Su sencillez, su falta de presunción, su sentido de la realidad, la habían convertido en figura esencial de los escenarios
Su popularidad fue inmensa. Asistí a su lado a muy varios actos públicos y me di cuenta de hasta qué punto el pueblo llano la admiraba y la quería. Su sencillez, su falta de presunción, su sentido de la realidad, la habían convertido en figura esencial de los escenarios. Compró, administró y dirigió un gran teatro y vivió siempre ajena a envidias y rencores.
Vicente Zabala, el mejor crítico taurino que dio el siglo XX, la admiraba y se sentía orgulloso de llevarla a los toros. “Es una esponja –decía–. Todo lo absorbe. Siente la fiesta y sobre todo la entiende en su dimensión cultural”.
La reuní en la cena del Premio Valle-Inclán, 2008, con las tres grandes de aquella época dorada: Sara Montiel, la estrella; Carmen Sevilla, la simpatía permanente; Concha Velasco, la calidad. Me di cuenta de que superaba a las tres. Incluso las desbordaba en popularidad. Su nombre en los carteles del teatro de La Latina, en las salas de cine, en las series de televisión convocaba a lo más sólido del público español.
La larga, la intensa amistad que tuve la suerte de mantener con ella careció de fisuras. En el teatrillo que monté en el sótano de mi casa, el teatro Pablo Neruda, interpretó para un grupo de amigos algunas de las escenas de sus obras. Se comía también el pequeño escenario.

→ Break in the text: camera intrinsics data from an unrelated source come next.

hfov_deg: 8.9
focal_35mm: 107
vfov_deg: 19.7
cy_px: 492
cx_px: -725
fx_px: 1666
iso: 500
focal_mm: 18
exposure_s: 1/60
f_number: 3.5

Un día, durante un almuerzo tranquilo en el ABC verdadero, me dijo: “He superado el cliché de la vedete de revista, pero me falta hacer una obra dramática exigente. Y he pensado que sería estupendo interpretar una comedia de Antonio Buero Vallejo. Es el mejor. ¿Por qué no me ayudas?”. Demostraba una vez más su sólida inteligencia. Así que hablé con Buero, que se resistió tal vez porque la seriedad con que abordaba su trabajo “le impedía frivolidades”. “No me gusta perder el tiempo”, me dijo con crudeza.
Buero Vallejo es, tras Calderón de la Barca, el gran nombre del teatro español y no me olvido ni de Lope ni de Valle. Por fin conseguí llevarle al teatro de La Latina. Se quedó deslumbrado. “Es un charlotito –me dijo al salir– , una actriz descomunal. Tenías razón. Desde la forma de andar hasta la expresión de los ojos y los ademanes le hacen pasar la batería como un misil. Es como Charlot”.

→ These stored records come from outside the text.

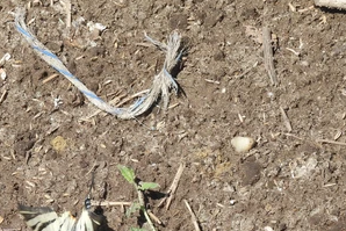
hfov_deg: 6.1
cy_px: 200
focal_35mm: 335
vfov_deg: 4.1
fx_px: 3221
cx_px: 87
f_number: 6.3
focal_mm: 26.8
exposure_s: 1/320
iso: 100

Visitamos Buero y yo a Lina Morgan en su despacho del teatro La Latina, las paredes cubiertas con las portadas de ABC y Blanco y Negro en las que fue protagonista. El inolvidado Buero Vallejo le ofreció prematuramente un papel en Las trampas del azar. Rectificó enseguida y anunció que escribiría una obra especial para Lina Morgan, lo que significaba la conquista del teatro de calidad, del teatro intelectual, al que aspiraba.
Pero la muerte del dramaturgo le impidió cumplir su promesa. Buero Vallejo cruzó la oscura penumbra del más allá sin aspavientos y nos dejó a todos huérfanos del teatro profundo con el que aquel hombre, condenado a muerte por el dictador Franco, vertebró su vida entera.